*** Given data Section Begins ***

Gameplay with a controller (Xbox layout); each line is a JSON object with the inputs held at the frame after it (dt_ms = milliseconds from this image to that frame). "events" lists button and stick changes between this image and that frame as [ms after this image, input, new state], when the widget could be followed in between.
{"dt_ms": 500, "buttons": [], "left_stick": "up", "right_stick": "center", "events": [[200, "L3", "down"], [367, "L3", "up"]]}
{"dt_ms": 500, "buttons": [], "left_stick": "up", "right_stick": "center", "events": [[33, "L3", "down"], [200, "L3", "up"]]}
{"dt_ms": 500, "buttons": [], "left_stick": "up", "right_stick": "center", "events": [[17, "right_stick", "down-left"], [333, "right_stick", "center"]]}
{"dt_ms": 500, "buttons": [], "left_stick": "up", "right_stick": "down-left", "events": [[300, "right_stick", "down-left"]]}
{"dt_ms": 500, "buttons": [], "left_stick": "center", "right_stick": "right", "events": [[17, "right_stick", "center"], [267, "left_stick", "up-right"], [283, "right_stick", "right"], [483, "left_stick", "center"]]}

*** Given data Section Ends ***

◆ **Your assignment**: Wherever the string "down" occurs in the entries, copy that whole line.

◆ **Solution for this task**:
{"dt_ms": 500, "buttons": [], "left_stick": "up", "right_stick": "center", "events": [[200, "L3", "down"], [367, "L3", "up"]]}
{"dt_ms": 500, "buttons": [], "left_stick": "up", "right_stick": "center", "events": [[33, "L3", "down"], [200, "L3", "up"]]}
{"dt_ms": 500, "buttons": [], "left_stick": "up", "right_stick": "center", "events": [[17, "right_stick", "down-left"], [333, "right_stick", "center"]]}
{"dt_ms": 500, "buttons": [], "left_stick": "up", "right_stick": "down-left", "events": [[300, "right_stick", "down-left"]]}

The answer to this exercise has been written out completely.